Itemized modification records
BEGIN

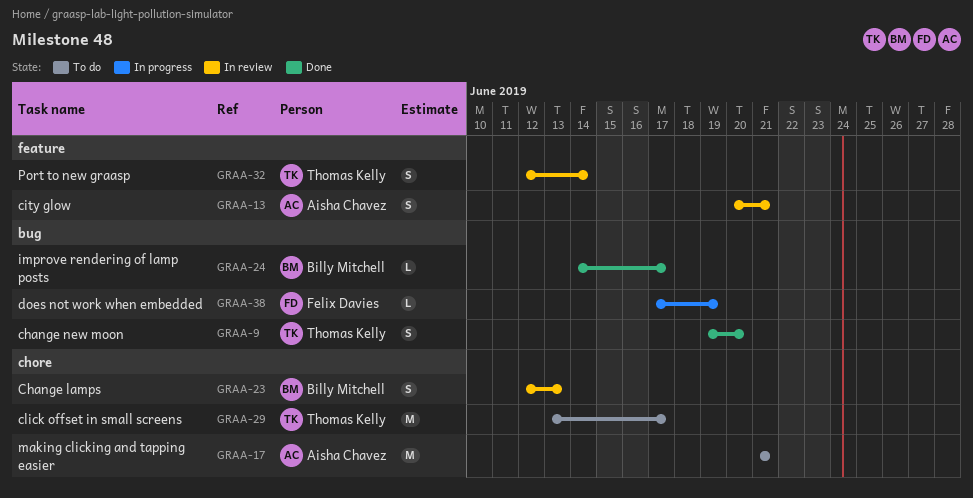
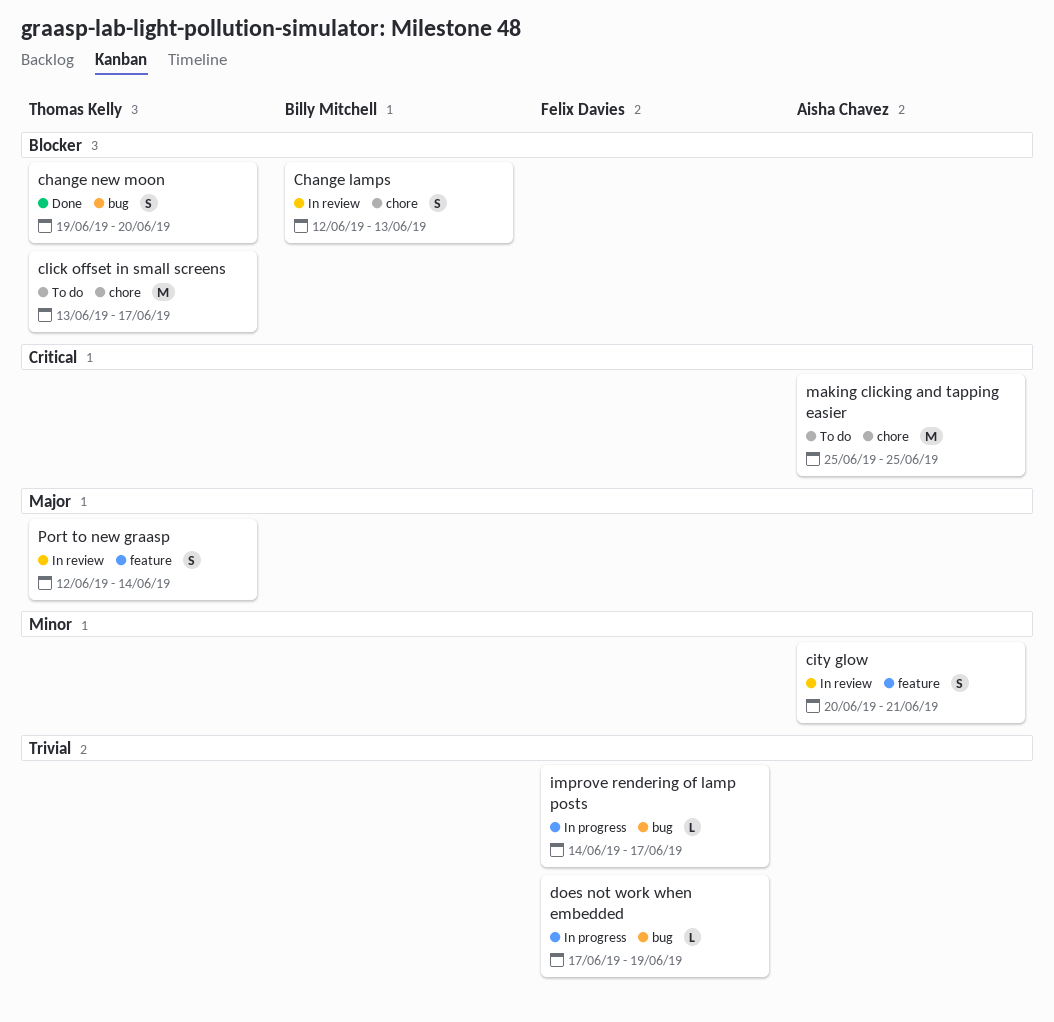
improve rendering of lamp posts, status: Done -> In progress
improve rendering of lamp posts, owner: Billy Mitchell -> Felix Davies
making clicking and tapping easier, start: Jun 21 -> Jun 25
making clicking and tapping easier, due: Jun 21 -> Jun 25

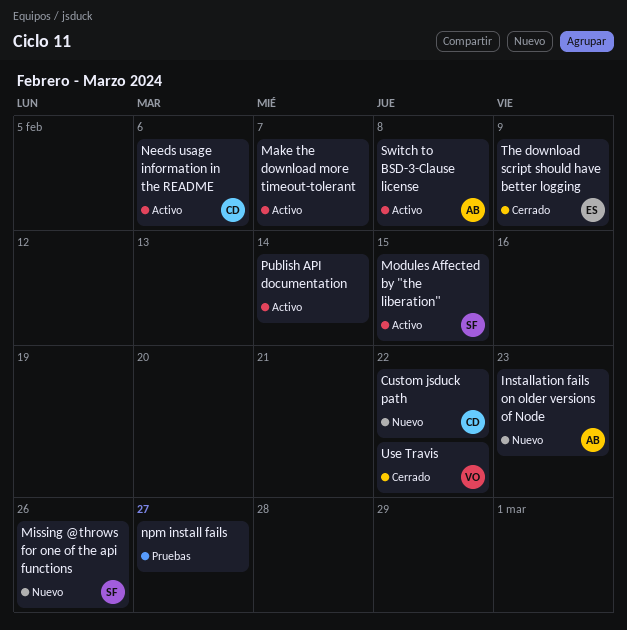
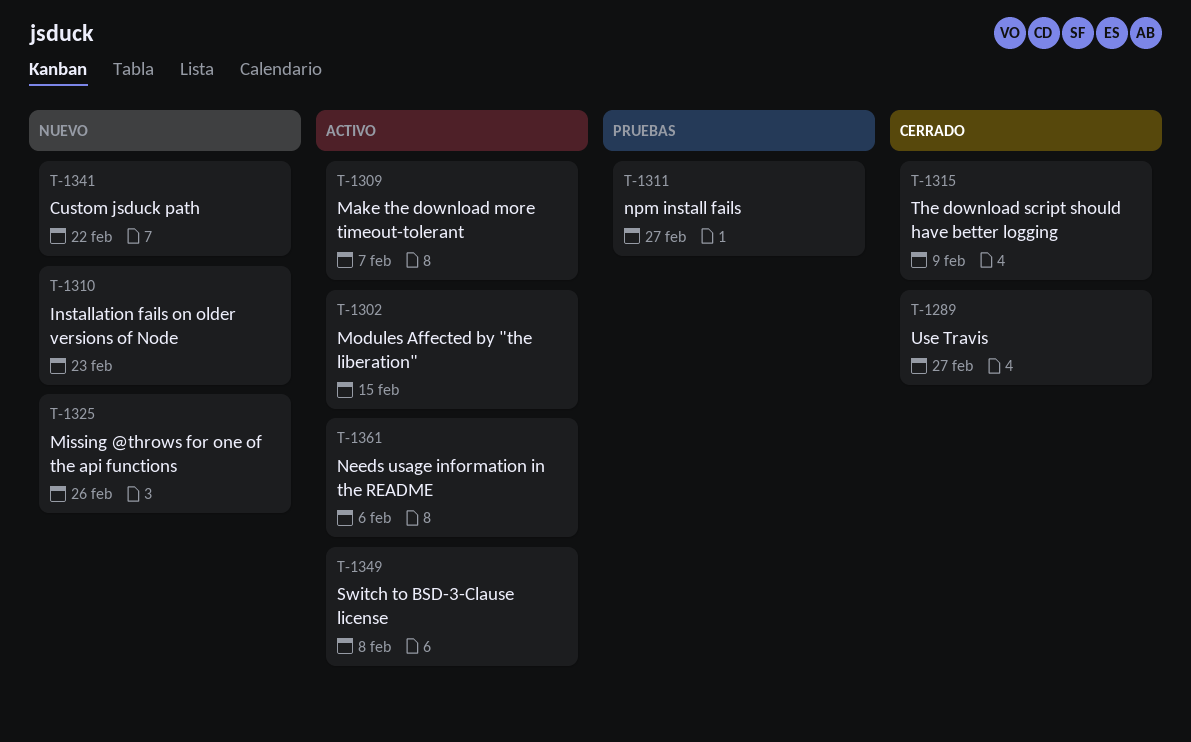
Publish API documentation: present -> none
Use Travis, due: Feb 22 -> Feb 27

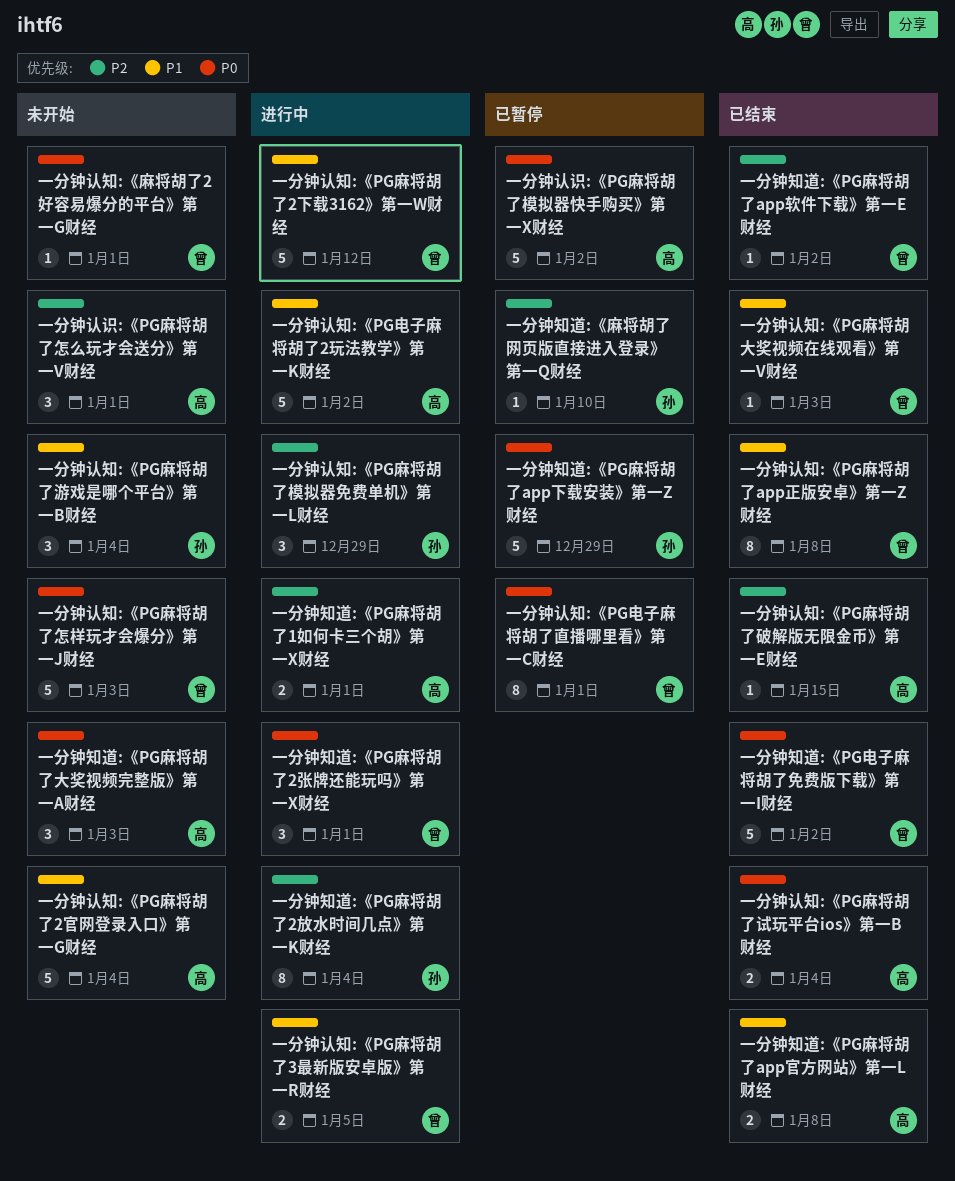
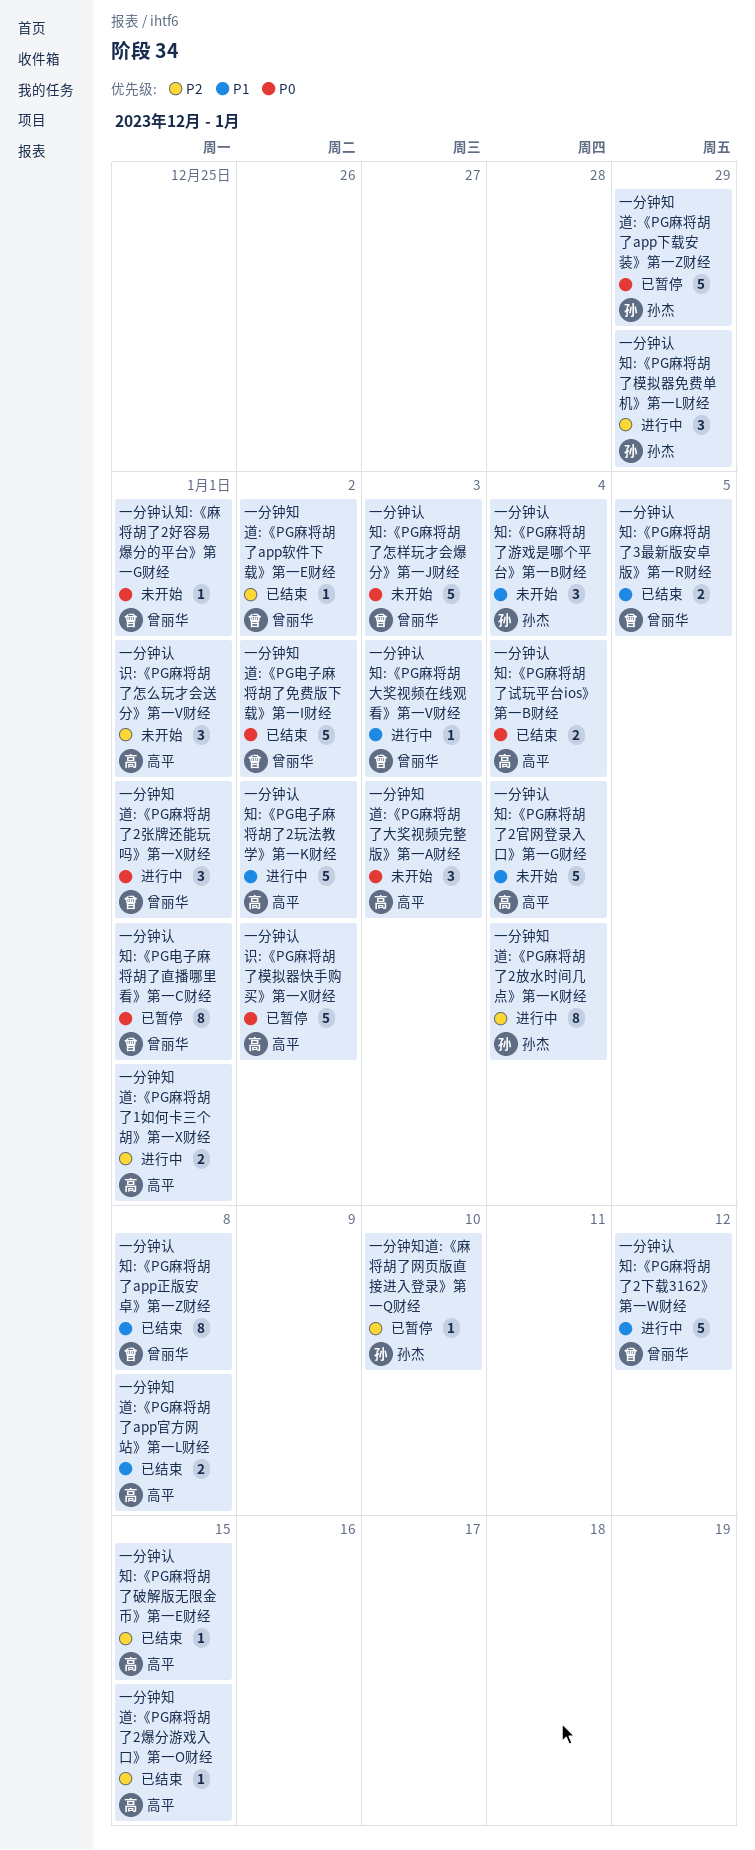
一分钟知道:《PG麻将胡了2爆分游戏入口》第一O财经: none -> present
一分钟认知:《PG麻将胡了3最新版安卓版》第一R财经, status: 进行中 -> 已结束
一分钟认知:《PG麻将胡大奖视频在线观看》第一V财经, status: 已结束 -> 进行中

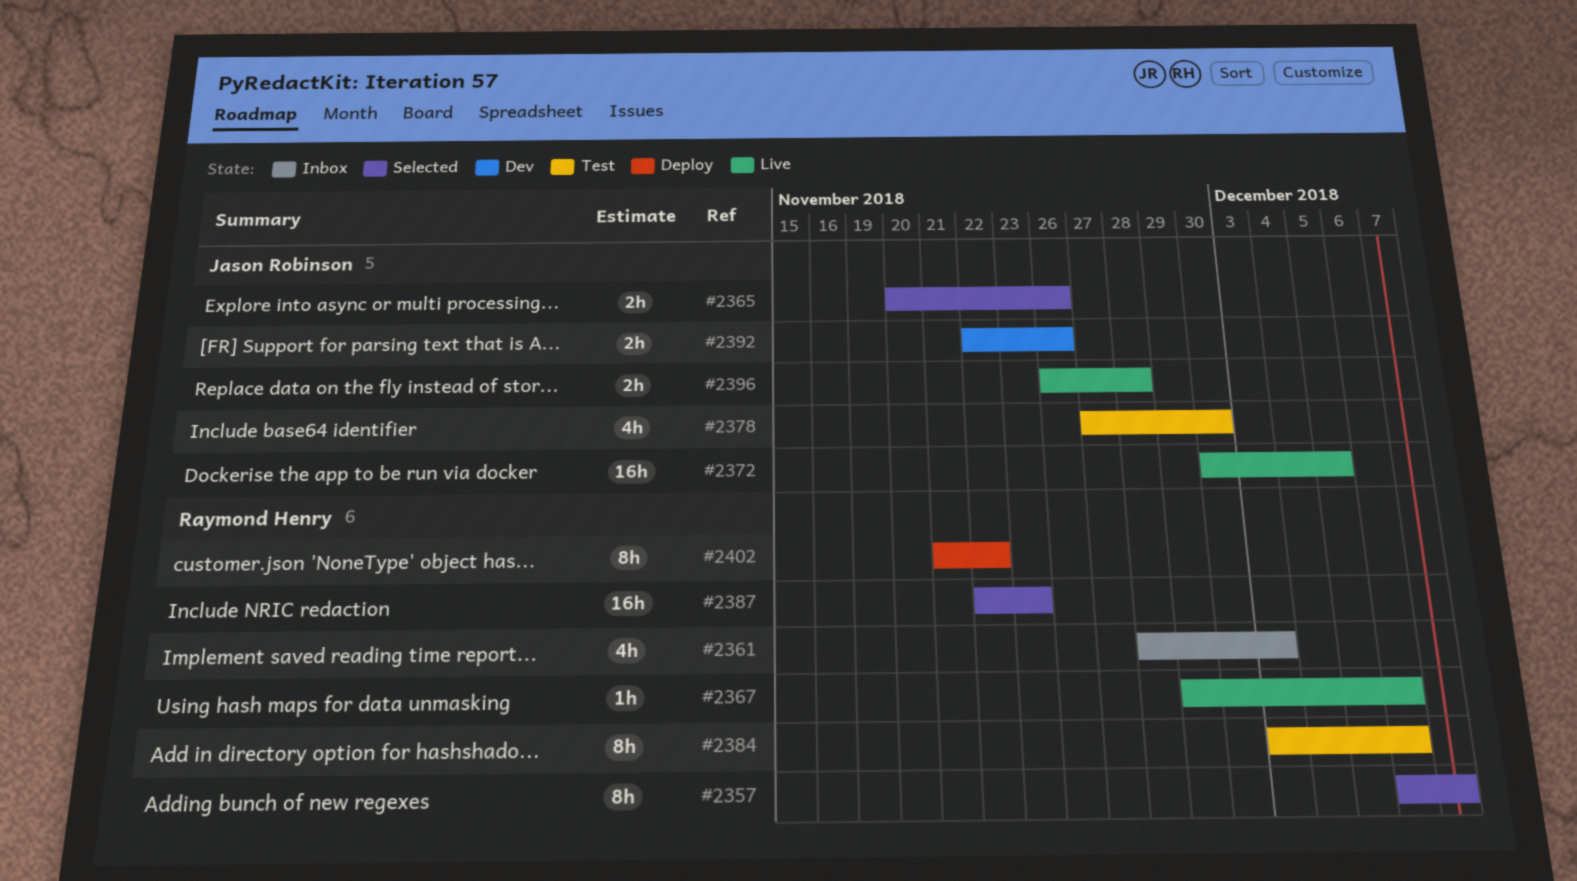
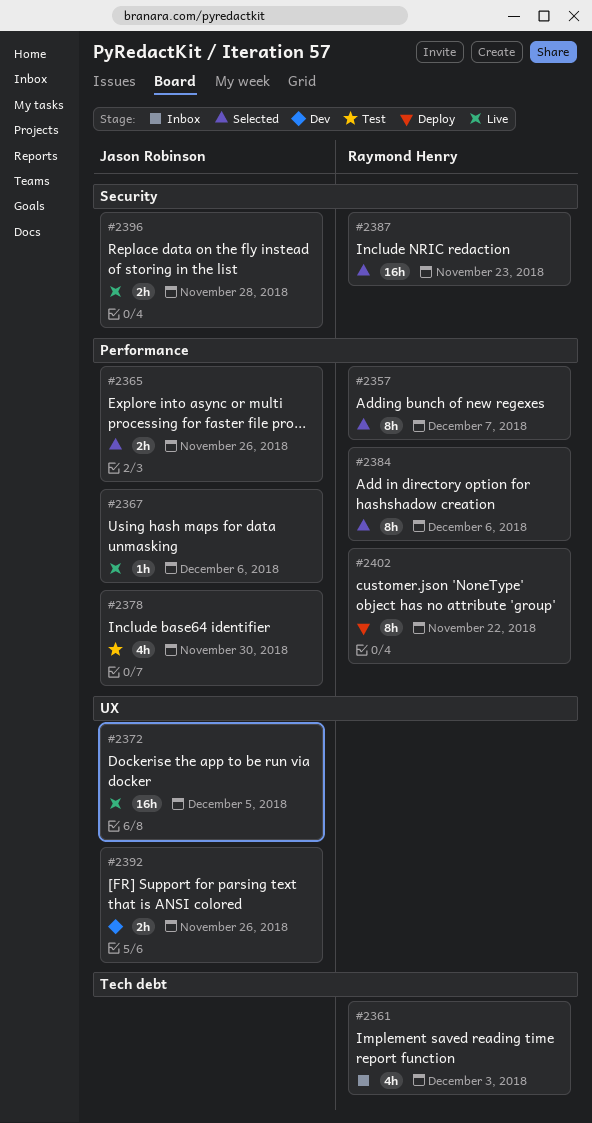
#2367, owner: Raymond Henry -> Jason Robinson
#2384, status: Test -> Selected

END

§ **WHAT THIS TASK INVOLVES**: For your answer, write out the data exactly and drop every picture.

§ **RESPONSE BELOW**:
improve rendering of lamp posts, status: Done -> In progress
improve rendering of lamp posts, owner: Billy Mitchell -> Felix Davies
making clicking and tapping easier, start: Jun 21 -> Jun 25
making clicking and tapping easier, due: Jun 21 -> Jun 25

Publish API documentation: present -> none
Use Travis, due: Feb 22 -> Feb 27

一分钟知道:《PG麻将胡了2爆分游戏入口》第一O财经: none -> present
一分钟认知:《PG麻将胡了3最新版安卓版》第一R财经, status: 进行中 -> 已结束
一分钟认知:《PG麻将胡大奖视频在线观看》第一V财经, status: 已结束 -> 进行中

#2367, owner: Raymond Henry -> Jason Robinson
#2384, status: Test -> Selected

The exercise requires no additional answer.